DOCUMENT EXCERPT –
----

Adding drag-knife functionality to CAMBAM!
This will be useful for all of us messing with cutting vinyl, wood veneer, cardboard...

This Python script takes selected polylines and generates new polylines used for the drag-knife tool path.
From the tool path polyline, an engrave MOP must be used to create the actual tool path and G-code.
Extract the file drag_knife.py from the attached ZIP file and save it into your "Scripts" directory.

Without compensation, sharp corners are rounded due to the drag-knife tip offset.
This script adds "corner features" which includes an overcut and swivel arc to the next cut segment.
Also added is a "retract" feature at the corners which retracts during the swivel motion for thick materials.
Note, the blade must be oriented toward the +X direction which allows the first point to be precisely located.
These features are well described at: www.DonekTools.com

Also featured is support for the knife tip to exactly follow arc paths.
The concept is based on bicycle front/rear wheel paths.
The "front wheel" is driven by the machine engrave path, and the knife tip is the "rear wheel".
The tool offset (distance from the tool centerline to knife tip) correlates to the bike wheelbase.
Formulas for bike wheel path are found at:  http://math.ucsd.edu/~ebender/87/bicycle.pdf

The script works in concept, however the polyline start/end points can create a problem with cut results.
I tested using a modified Cricut holder (with blade auto-spring!), 2mm blade has a very small .009" offset.
I guess my machine has poor resolution, and the tiny arc paths did not orient the blade exit correctly.
This resulted in some start/end corners that were not perfect and did not release free.

----

INPUT DATA –
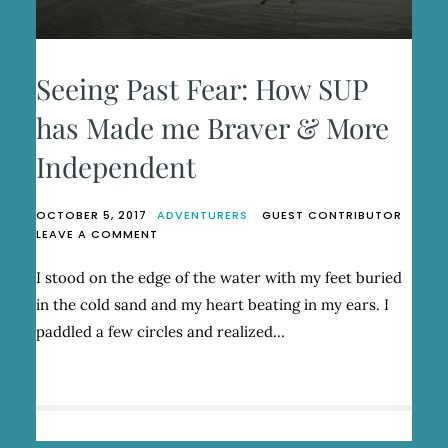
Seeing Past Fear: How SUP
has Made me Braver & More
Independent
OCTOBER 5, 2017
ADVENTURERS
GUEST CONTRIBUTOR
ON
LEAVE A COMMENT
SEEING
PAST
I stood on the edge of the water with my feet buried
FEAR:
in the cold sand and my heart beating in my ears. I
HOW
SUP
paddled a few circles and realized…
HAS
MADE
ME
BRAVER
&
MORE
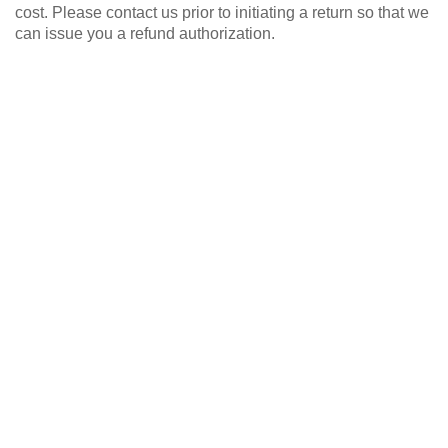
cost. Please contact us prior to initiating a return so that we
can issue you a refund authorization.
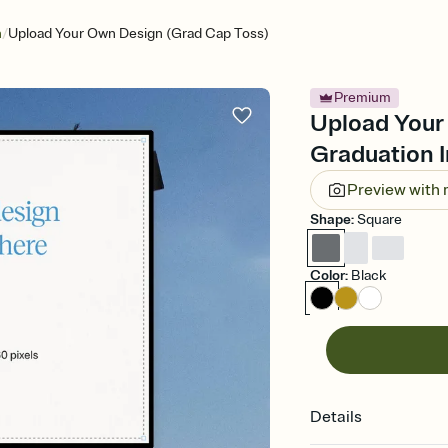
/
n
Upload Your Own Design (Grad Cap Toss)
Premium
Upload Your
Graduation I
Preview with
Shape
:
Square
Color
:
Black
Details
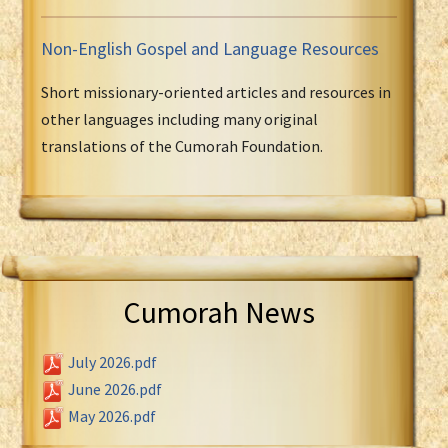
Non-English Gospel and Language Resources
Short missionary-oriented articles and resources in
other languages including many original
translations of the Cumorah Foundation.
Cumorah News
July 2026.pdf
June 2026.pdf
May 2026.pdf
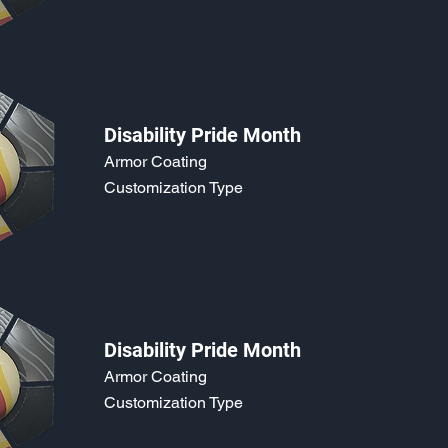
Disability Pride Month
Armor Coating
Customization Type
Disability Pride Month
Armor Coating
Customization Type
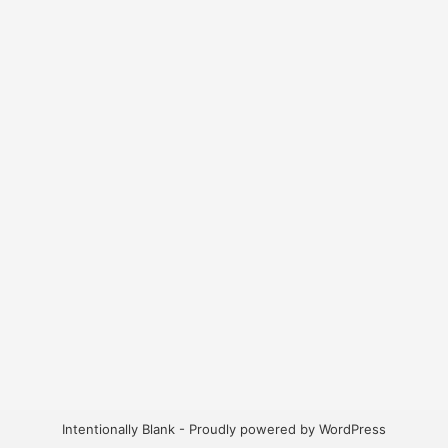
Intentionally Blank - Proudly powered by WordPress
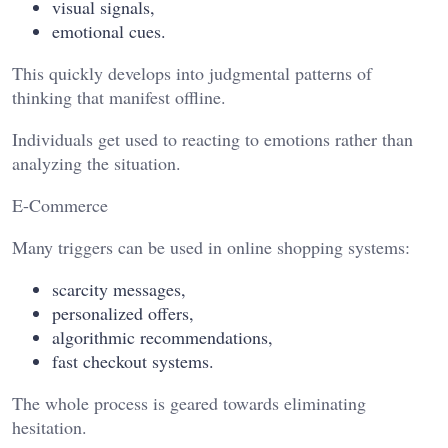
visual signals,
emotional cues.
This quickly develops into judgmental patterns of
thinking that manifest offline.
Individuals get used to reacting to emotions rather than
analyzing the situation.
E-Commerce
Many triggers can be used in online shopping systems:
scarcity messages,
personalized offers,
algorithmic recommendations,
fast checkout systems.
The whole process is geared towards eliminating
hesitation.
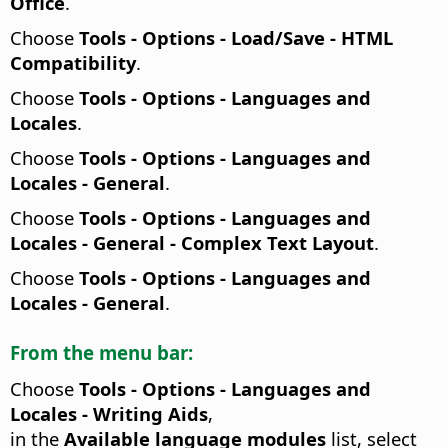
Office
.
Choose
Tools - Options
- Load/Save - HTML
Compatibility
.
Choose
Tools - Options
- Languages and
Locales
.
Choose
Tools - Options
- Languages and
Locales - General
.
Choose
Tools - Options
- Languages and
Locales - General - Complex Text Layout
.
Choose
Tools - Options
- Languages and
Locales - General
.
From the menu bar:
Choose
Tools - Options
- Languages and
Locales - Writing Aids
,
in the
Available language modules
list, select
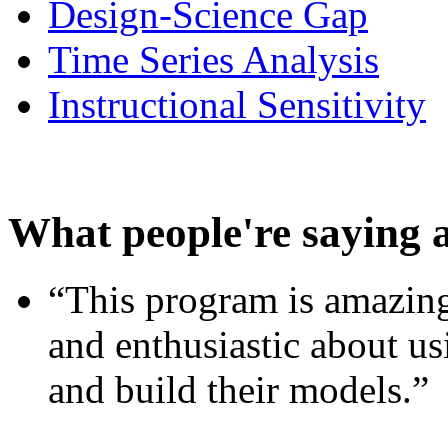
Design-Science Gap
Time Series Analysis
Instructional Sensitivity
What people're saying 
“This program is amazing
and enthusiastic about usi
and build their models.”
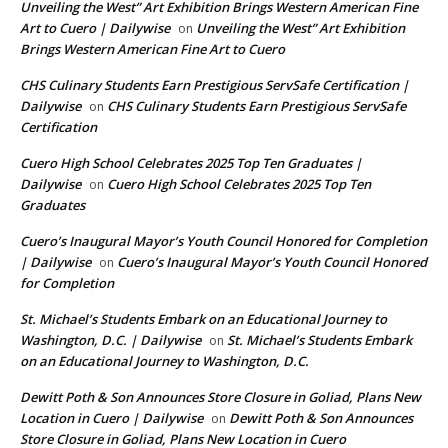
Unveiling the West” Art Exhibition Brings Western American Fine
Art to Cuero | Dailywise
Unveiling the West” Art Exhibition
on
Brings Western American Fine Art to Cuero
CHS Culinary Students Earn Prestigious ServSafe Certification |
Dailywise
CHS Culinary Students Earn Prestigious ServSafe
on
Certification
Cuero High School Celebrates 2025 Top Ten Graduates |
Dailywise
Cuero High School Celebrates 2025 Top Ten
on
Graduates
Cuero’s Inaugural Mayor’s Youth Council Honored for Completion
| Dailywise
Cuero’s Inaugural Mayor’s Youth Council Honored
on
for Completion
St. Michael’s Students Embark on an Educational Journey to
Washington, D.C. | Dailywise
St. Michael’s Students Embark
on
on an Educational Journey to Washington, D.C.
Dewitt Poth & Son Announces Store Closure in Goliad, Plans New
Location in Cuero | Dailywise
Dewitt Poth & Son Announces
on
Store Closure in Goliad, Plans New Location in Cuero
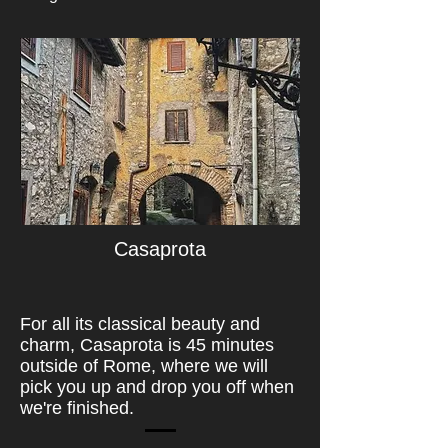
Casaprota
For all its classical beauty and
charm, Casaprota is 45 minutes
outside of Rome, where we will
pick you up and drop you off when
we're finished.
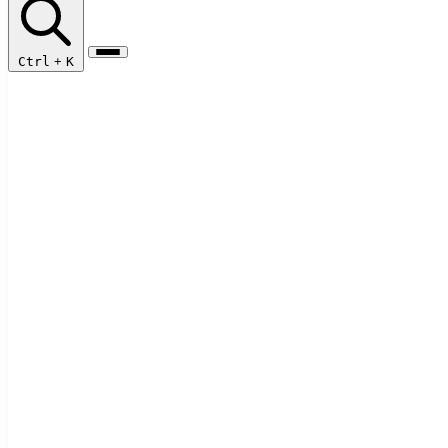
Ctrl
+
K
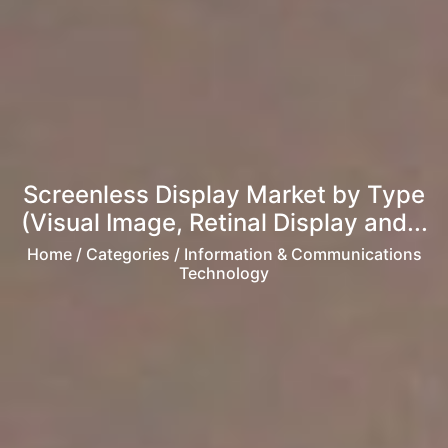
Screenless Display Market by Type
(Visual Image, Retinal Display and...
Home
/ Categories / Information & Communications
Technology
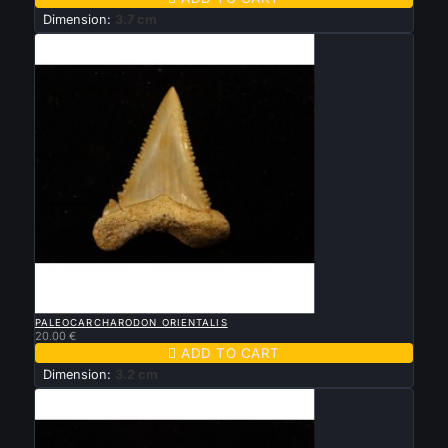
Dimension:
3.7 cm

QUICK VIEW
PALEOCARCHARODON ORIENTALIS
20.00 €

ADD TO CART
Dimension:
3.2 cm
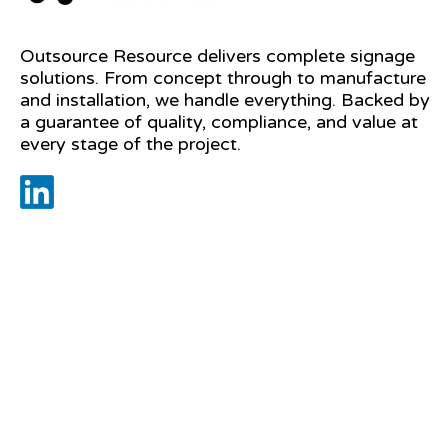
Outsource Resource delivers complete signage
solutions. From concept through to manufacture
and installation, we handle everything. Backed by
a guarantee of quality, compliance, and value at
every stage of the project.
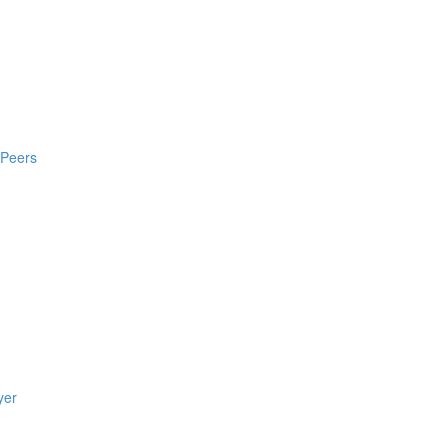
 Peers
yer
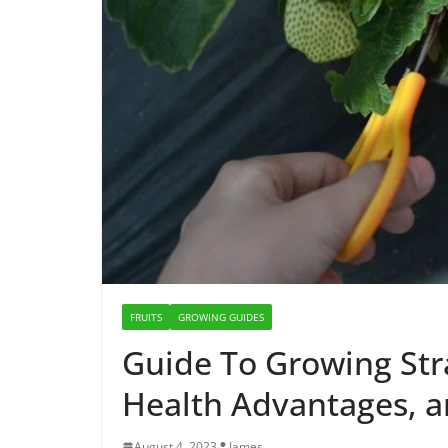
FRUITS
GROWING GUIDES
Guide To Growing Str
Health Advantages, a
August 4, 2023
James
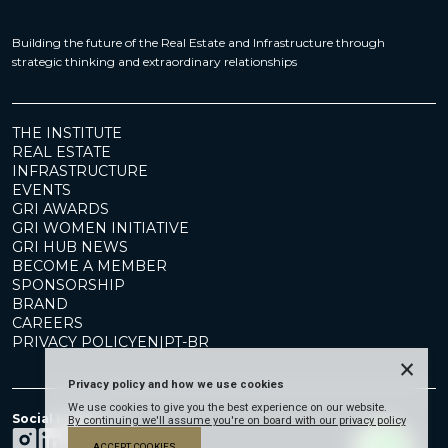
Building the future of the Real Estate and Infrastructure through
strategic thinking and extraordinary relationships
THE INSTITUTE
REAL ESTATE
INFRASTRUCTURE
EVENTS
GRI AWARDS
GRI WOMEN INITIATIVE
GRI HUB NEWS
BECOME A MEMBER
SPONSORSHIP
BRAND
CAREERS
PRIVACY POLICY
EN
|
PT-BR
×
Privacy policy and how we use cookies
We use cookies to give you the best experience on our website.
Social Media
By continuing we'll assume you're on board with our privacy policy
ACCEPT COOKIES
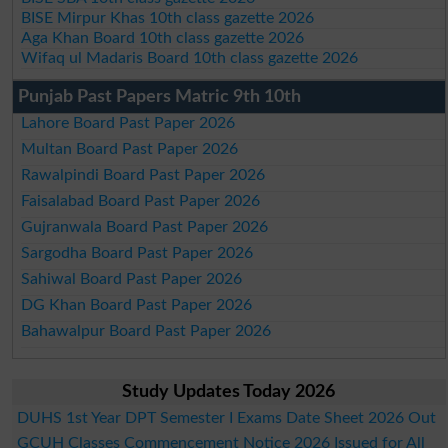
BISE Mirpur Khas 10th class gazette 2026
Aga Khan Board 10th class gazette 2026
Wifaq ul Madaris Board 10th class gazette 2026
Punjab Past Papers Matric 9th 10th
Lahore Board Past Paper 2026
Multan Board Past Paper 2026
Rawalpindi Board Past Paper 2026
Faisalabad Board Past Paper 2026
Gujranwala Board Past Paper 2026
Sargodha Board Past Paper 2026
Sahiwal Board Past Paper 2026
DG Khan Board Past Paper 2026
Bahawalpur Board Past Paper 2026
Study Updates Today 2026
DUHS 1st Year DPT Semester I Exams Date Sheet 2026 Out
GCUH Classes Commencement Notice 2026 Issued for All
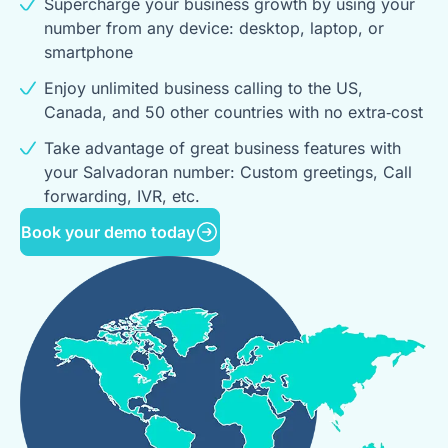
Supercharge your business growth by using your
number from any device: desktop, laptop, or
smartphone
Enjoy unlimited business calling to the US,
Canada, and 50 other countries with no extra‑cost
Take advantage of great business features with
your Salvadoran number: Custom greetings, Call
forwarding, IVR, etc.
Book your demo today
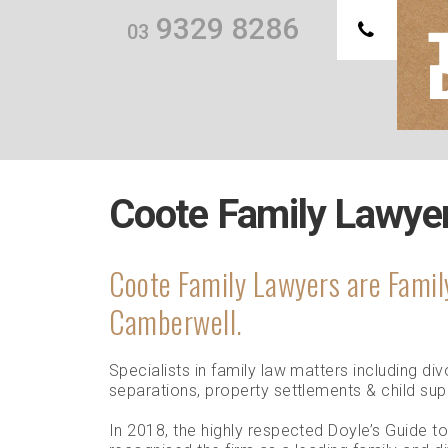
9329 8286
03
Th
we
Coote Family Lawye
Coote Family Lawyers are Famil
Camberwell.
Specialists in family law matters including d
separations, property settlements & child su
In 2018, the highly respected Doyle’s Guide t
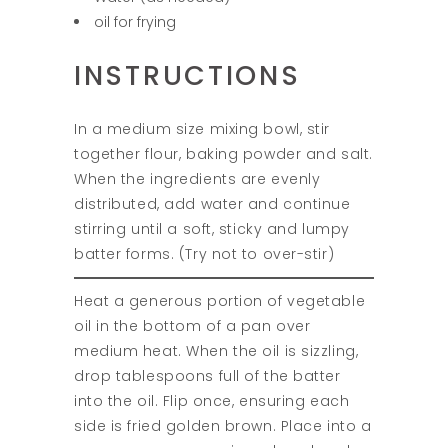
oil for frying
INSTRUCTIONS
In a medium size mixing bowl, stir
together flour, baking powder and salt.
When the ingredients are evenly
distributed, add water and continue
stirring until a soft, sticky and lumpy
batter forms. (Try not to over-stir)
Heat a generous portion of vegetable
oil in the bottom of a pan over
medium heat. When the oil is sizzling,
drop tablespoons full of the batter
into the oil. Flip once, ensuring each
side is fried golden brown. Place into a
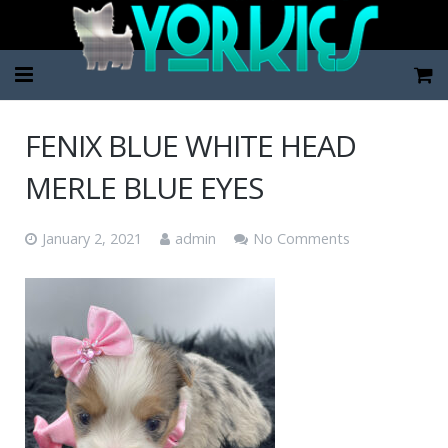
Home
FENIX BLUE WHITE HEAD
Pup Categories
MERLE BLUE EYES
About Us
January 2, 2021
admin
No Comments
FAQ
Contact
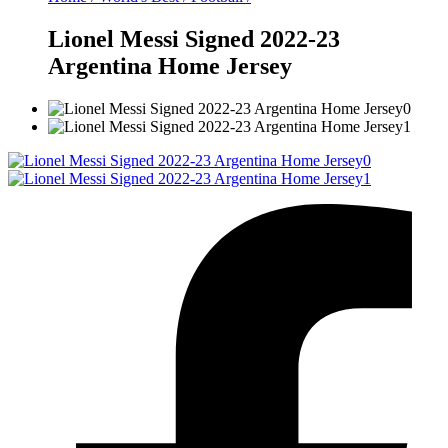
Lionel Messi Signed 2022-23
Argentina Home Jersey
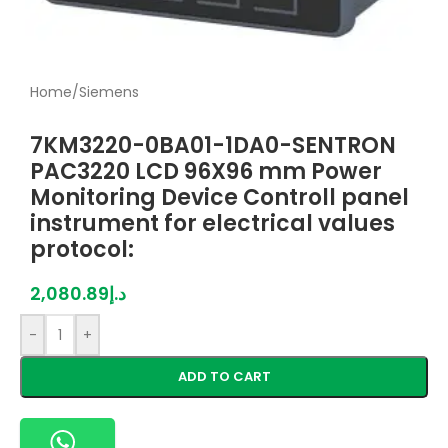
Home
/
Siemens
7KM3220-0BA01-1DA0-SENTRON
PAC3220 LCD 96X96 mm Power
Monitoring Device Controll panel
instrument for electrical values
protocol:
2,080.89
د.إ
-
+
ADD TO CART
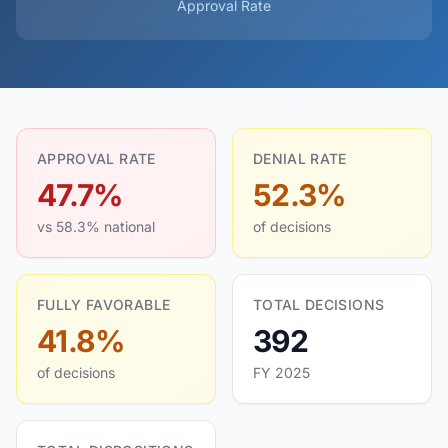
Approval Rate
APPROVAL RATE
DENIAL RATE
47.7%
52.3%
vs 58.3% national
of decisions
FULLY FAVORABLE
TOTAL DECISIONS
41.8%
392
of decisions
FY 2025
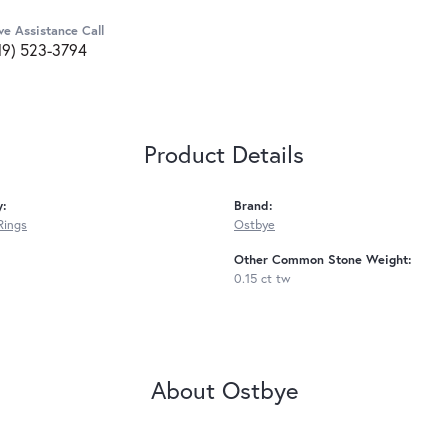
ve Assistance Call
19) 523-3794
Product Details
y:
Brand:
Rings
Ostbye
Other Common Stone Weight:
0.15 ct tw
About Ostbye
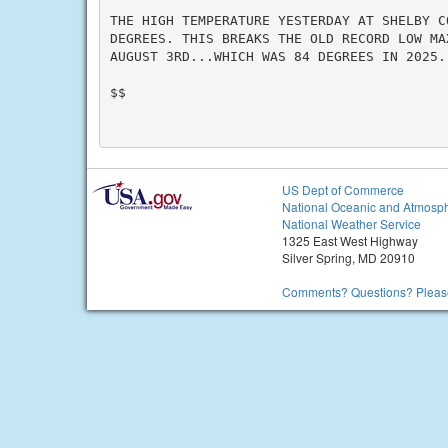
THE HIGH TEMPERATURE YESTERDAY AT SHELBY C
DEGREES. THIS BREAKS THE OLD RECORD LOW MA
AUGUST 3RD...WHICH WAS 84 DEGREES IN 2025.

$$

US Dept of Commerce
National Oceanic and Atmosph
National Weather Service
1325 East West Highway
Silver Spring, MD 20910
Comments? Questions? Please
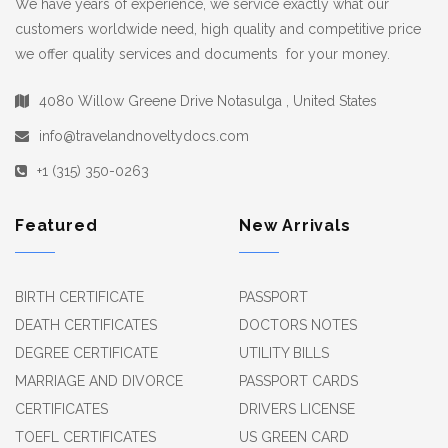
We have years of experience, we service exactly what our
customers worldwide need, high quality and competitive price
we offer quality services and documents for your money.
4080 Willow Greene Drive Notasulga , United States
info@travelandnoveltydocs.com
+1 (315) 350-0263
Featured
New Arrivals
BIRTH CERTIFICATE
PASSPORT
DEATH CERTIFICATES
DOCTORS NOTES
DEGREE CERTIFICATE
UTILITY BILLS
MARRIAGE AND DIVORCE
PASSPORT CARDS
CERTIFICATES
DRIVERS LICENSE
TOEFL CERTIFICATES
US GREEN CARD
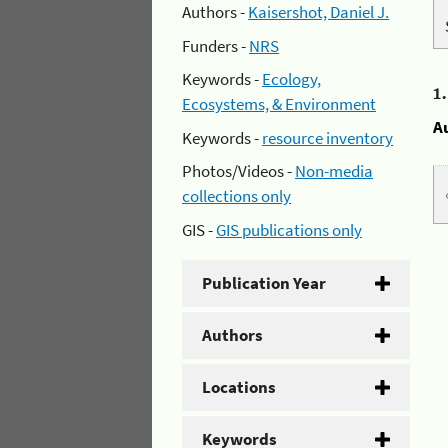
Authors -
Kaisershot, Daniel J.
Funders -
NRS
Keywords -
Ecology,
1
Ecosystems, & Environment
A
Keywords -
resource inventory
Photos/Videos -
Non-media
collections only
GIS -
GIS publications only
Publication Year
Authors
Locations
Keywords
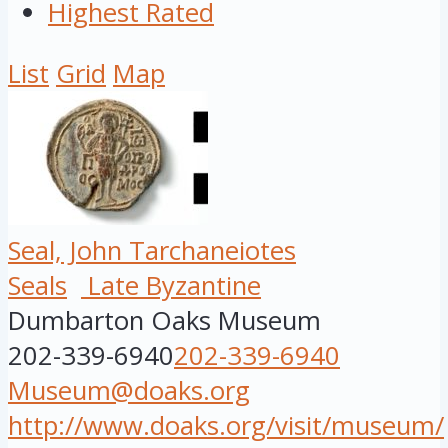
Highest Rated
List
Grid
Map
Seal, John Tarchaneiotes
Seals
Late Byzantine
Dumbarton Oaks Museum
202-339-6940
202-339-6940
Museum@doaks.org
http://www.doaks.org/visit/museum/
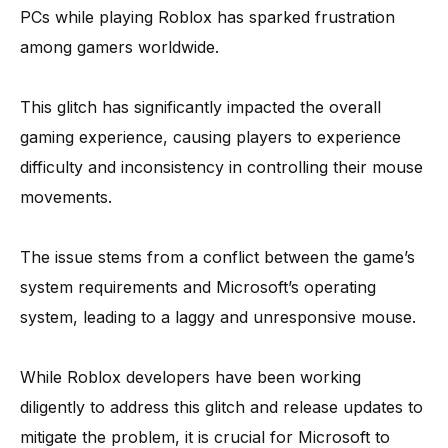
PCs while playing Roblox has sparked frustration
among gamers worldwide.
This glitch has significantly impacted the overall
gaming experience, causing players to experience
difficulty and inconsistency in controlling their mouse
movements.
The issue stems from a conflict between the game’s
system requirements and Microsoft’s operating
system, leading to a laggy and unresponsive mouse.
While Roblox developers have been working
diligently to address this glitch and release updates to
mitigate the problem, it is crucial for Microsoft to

----

INSTRUCTIONS –
1) Reproduce the stretch of the drag-knife script text from "Without compensation, sharp" through "next cut segment.", replacing "swivel arc" with "pivot arc".
2) Convert the stretch of the records from the line containing "Highest Rated" through the line containing "http://www.doaks.org/visit/museum/" into a Markdown table with the columns Row, holding a running row number, and Line, holding the line itself, and omit any blank lines.

SOLUTIONS –
1)
Without compensation, sharp corners are rounded due to the drag-knife tip offset.
This script adds "corner features" which includes an overcut and pivot arc to the next cut segment.

2)
| Row | Line |
|---|---|
| 1 | Highest Rated |
| 2 | List |
| 3 | Grid |
| 4 | Map |
| 5 | Seal, John Tarchaneiotes |
| 6 | Seals |
| 7 | Late Byzantine |
| 8 | Dumbarton Oaks Museum |
| 9 | 202-339-6940 |
| 10 | 202-339-6940 |
| 11 | Museum@doaks.org |
| 12 | http://www.doaks.org/visit/museum/ |